9. South Indian Vijayanagara Era Katar Circa 1600 (ID: ic1258)
9. South Indian Vijayanagara Era Katar Circa 1600
|( ID: ic1258 )|
Overall length: 52 cm
Blade length: 36 cm
Blade width at the forte: 6 cm
Price on request
The dagger’s inner guard cusped form is derivative of South Indian temple and vernacular architecture specifically of the Vijayanagar period where cusped arches are found framing all manner of deities and temple donors carved in stone. These cusped profiles were then found on later architecture as well, particularly in the palaces of the rulers of Shimoga and Bangalore, where their ceremonial audience halls had arches with cusped profiles, all carved in timber, with sloped tile roofs (Michell 1995). All of these designs were an “imperial style reserved for buildings connected with the king, court, and army.” Elgood (2004) further notes that this form of cusped framing can be found in four-lobed, cusped arches framing mandapas (porch-like structure in the ornate gateway and leading to the temple) at Srirangam and Vellore. These cusps appear to not have been a local vernacular feature of South Indian Hindu temples and were influenced by Muslim architecture, and adopted into South Indian temples and other architectural forms from the Muslim Shi’a Sultanate of Bijapur (Michell 1985 in Elgood 2004).
A nearly identical example with a four-lobed, cusped guard is chiseled in stone at the Seshagirirayar Mandapa, where it is held in the hands of a warrior who stabs the thigh of a rearing tiger as it attacks a warrior on a horse. While further supporting the Shimoga architectural attribution, Nordlunde (2013) illustrates a hero stone, or stele, from Shimoga where a katar of early form is found in the waist belt of a warrior.
The distinguishing feature of this katar, which can be contrasted with a nearly identical, though less decorated, example in the Metropolitan Museum from the George Cameron Stone collection (Acc. Nr. 36.25.905), is the tri-lobed cusped arch and the blade formed ensuite with the forte. Most other katars of this form have a blade that is secured through a mounting bracket at the base where the bracket is formed en suite with the remainder of the hilt. In this example, the blade fits directly to the hilt and is carved with a decorative floral design at the base, which is derivative of the carved flowers on the sidebars. The curved hilt guard is of exceptionally fine design retaining much of the original carved fretting, indicative of south Indian workmanship and found on other objects in our catalog (see Cat. Nr. 17, Aṅkuśa circa 1700). Note the fine chiseled linear design along the central rib, a detail which would normally have been ground away through over cleaning. Further distinguishing this example are two decorative and figural aspects, rarely found on katars of this form.

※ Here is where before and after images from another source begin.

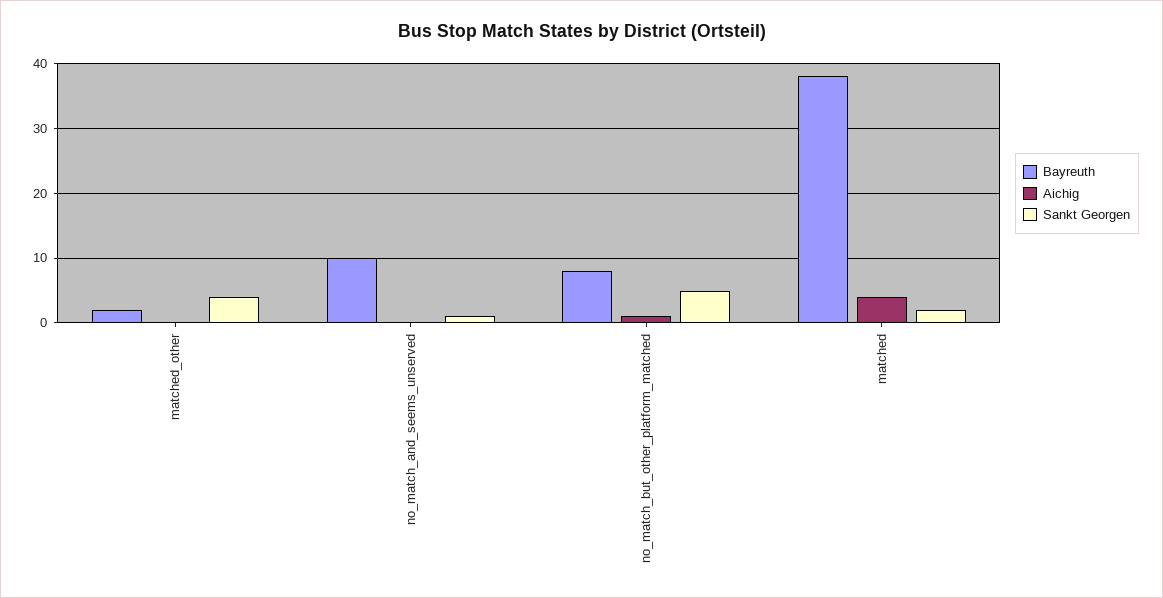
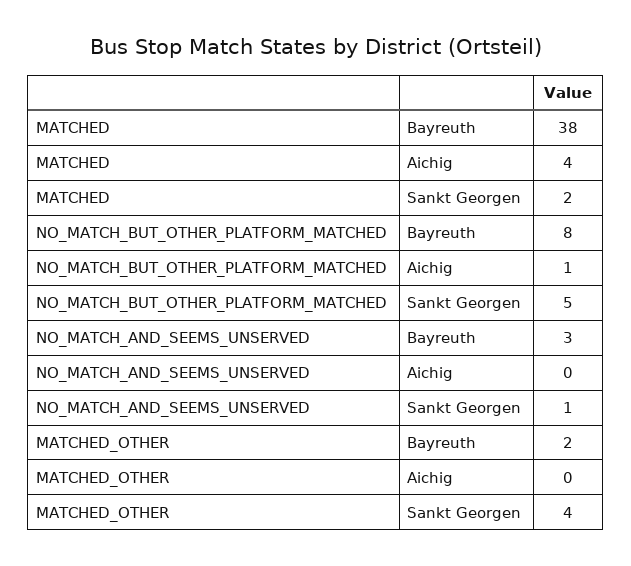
  {
    "Bayreuth": {
      "matched_other": 2,
-     "no_match_and_seems_unserved": 10,
+     "no_match_and_seems_unserved": 3,
      "no_match_but_other_platform_matched": 8,
      "matched": 38
    },
    "Aichig": {
      "matched_other": 0,
      "no_match_and_seems_unserved": 0,
      "no_match_but_other_platform_matched": 1,
      "matched": 4
    },
    "Sankt Georgen": {
      "matched_other": 4,
      "no_match_and_seems_unserved": 1,
      "no_match_but_other_platform_matched": 5,
      "matched": 2
    }
  }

First, the sidebars, normally plain on most other extant examples, are chiseled with finely detailed floral stands fitting into the enlarged cusp at the base of the grip and the smaller cusp near the forte of the blade. Another example (Acc. Nr. 36.25.904 published in Elgood 2005) at the Metropolitan Museum, which has one of the finest collection of katars, shows similar chiseling along the sidebars and also retains all of its original silver gilt. Second, and what speaks to what may be a transitional feature, the grip bars for this dagger are of the form that are found on katars of the succeeding period when the hooded guard fell out of favor and the classic katar design is found. Normally, the grip bars of these 16th century hooded daggers are two large lobed spheres (see obverse of Metropolitan Museum Acc. Nr. 36.25.905 and example illustrated in Nordlunde 2013), while the grip bars of this example feature a significantly more complex and reticulated form of grip associated with later Tanjore katars of the 17th century.
The Metropolitan Museum features a number of these later katars (see Metropolitan Museum Acc. Nr. 36.25.906, 36.25.907, and 36.25.948), but the grip bars of our example are significantly more complex than those noted above (see India section chapter heading image). Not only two chiseled spindles form the basis of the grip, pulling from the spheroid design of the earlier type of grip but are then joined by two reticulated spindle forms with a horizontal spindle in between the larger area of the two main grips. These are then further decorated with two protrusions attached in between the grips, and with brass floral spacers on the outside of the grip for additional decoration, three remaining.
Finally, the blade is of the classic Vijayanagar form with six chiseled fullers each meeting at sharp points in a direct horizontal plane with the edges of the blade. The blade features a thickened armor piercing tip, which, likewise, retains its original profile. Overall, the piece is covered with a thin layer of clear lacquer, which has served to protect it over the many centuries of its existence.
Elgood, R. (2005) Hindu Arms and Ritual: Arms and Armour from India 1400-1865. Eburon Publishers, Delft.
Nordlunde (2013) How Old is the Katar?, Arms & Armour, 10:1
Michell, G. (1995). Architecture and Art of Southern India. Cambridge University Press.